The bill establishes the Ohio Parenting and Pregnancy Program to provide Temporary Assistance to Needy Families (TANF) block grant funds to certain private, nonprofit entities that provide services to pregnant women and parents or other relatives caring for children under 12 months of age that promote childbirth, parenting, and alternatives to abortion and meet one of the purposes of the TANF block grant.  [The Ohio Department of Job and Family Services (ODJFS)] may provide funds to these entities by contract (to the extent permitted by federal law).  In accordance with criteria it develops, ODJFS may solicit proposals from entities seeking funds under the Program. Under the bill, ODJFS may enter into an agreement only if the entity meets the following conditions:

(1) The entity is a private and not-for-profit entity;
(2) The entity is one whose primary purpose is to promote childbirth, rather than abortion, through counseling and other services, including parenting and adoption support;
(3) The entity provides services to pregnant women and parents or other relatives caring for children 12 months of age or younger, including clothing,
counseling, diapers, food, furniture, health care, parenting classes, postpartum recovery, shelter, and any other supportive programs or related outreach;
(4) The entity does not charge pregnant women and parents or other relatives caring for children 12 months of age or younger a fee for any services received;
(5) The entity is not involved in or associated with any abortion activities, including providing abortion counseling or referrals to abortion clinics, performing
abortion-related medical procedures, or engaging in pro-abortion advertising; and
(6) The entity does not discriminate in its provision of services on the basis of race, religion, color, age, marital status, national origin, disability, or gender.

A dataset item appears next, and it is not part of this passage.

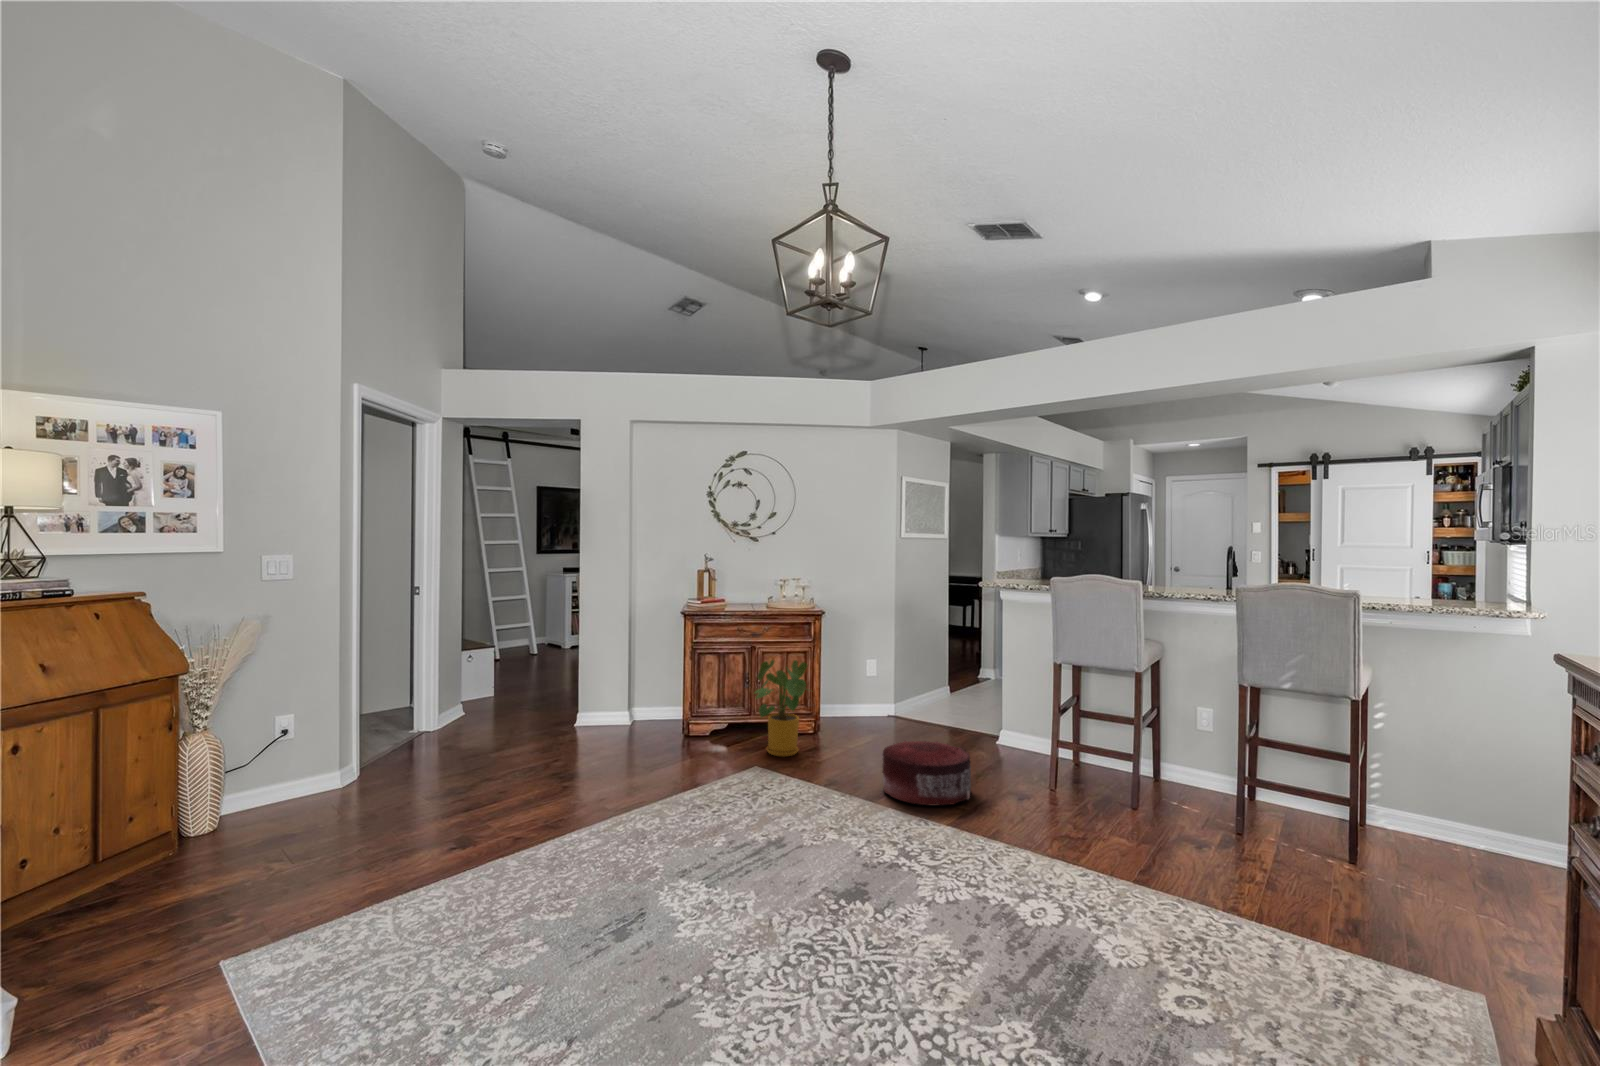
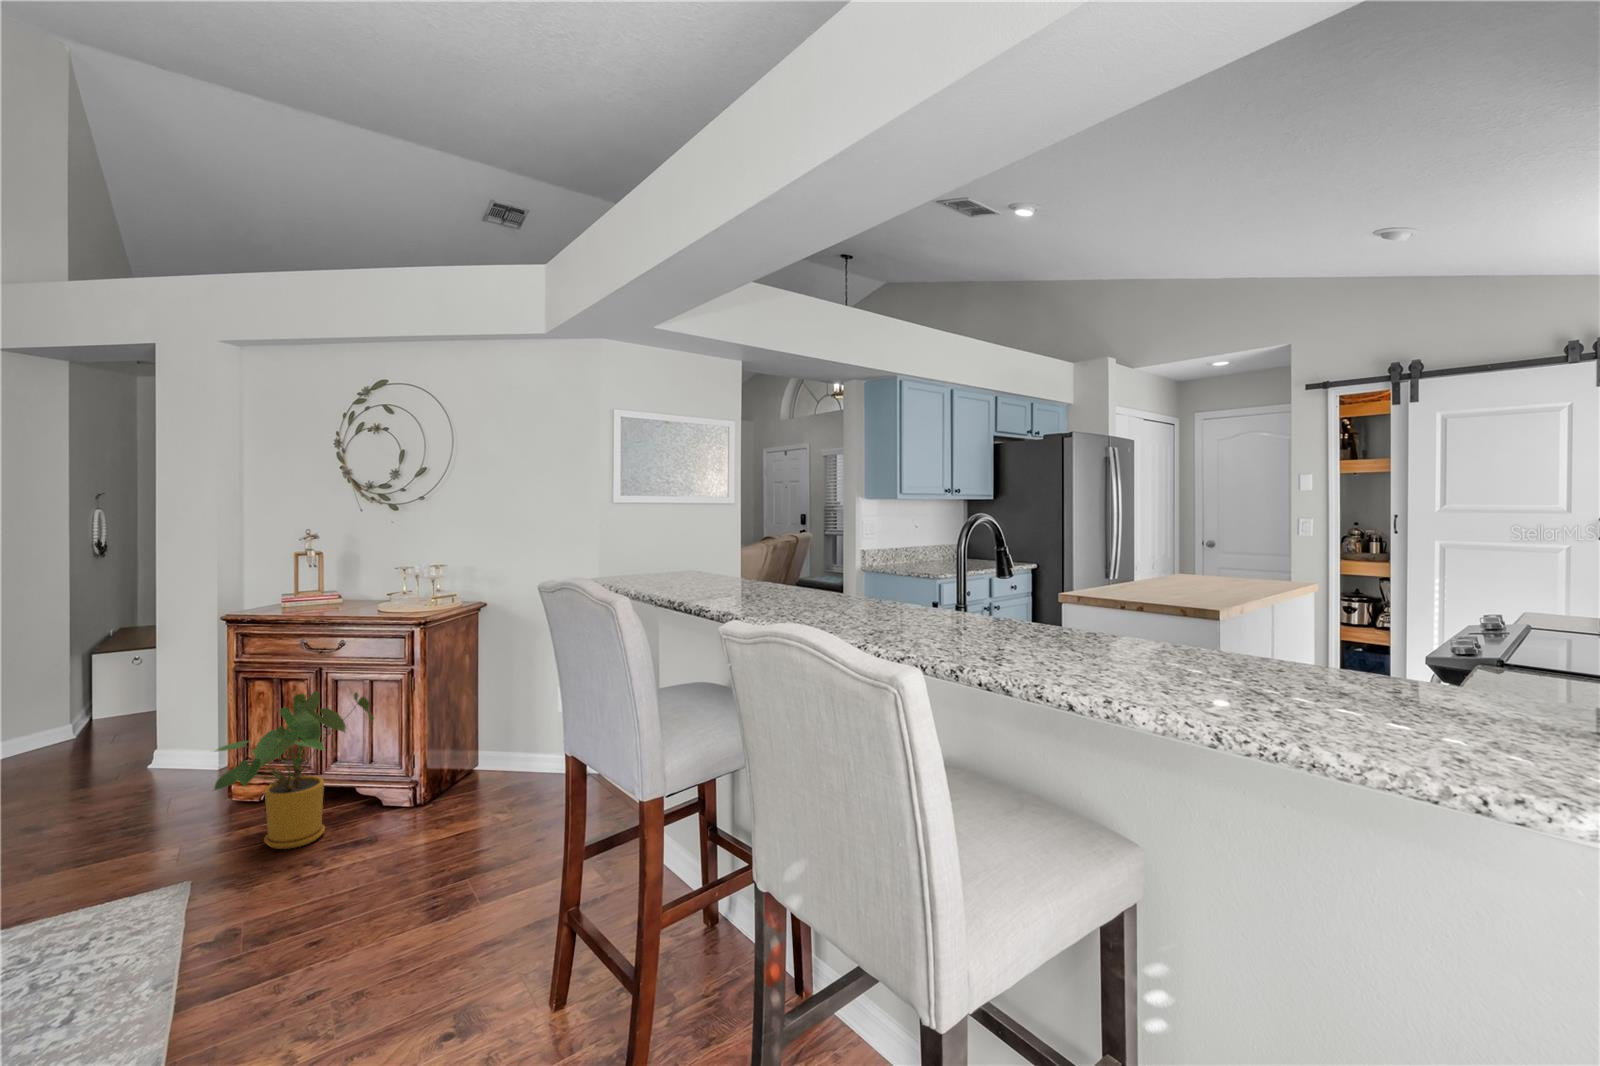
pouf: present [882,741,971,806] -> none [209,861,404,1023]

The bill permits an entity that has entered into an agreement with ODJFS to provide some or all of the services through a subcontractor. Under the bill, a subcontract may be entered into with another entity only if that entity meets all of the following conditions:

(1) The entity is a private and not-for-profit entity;
(2) The entity is physically and financially separate from any entity, or component of an entity, that engages in abortion activities; and
(3) The entity is not involved in or associated with any abortion activities, including providing abortion counseling or referrals to abortion clinics, performing abortion-related medical procedures, or engaging in pro-abortion advertising.

The ODJFS Director is required to adopt rules as necessary to implement the Program.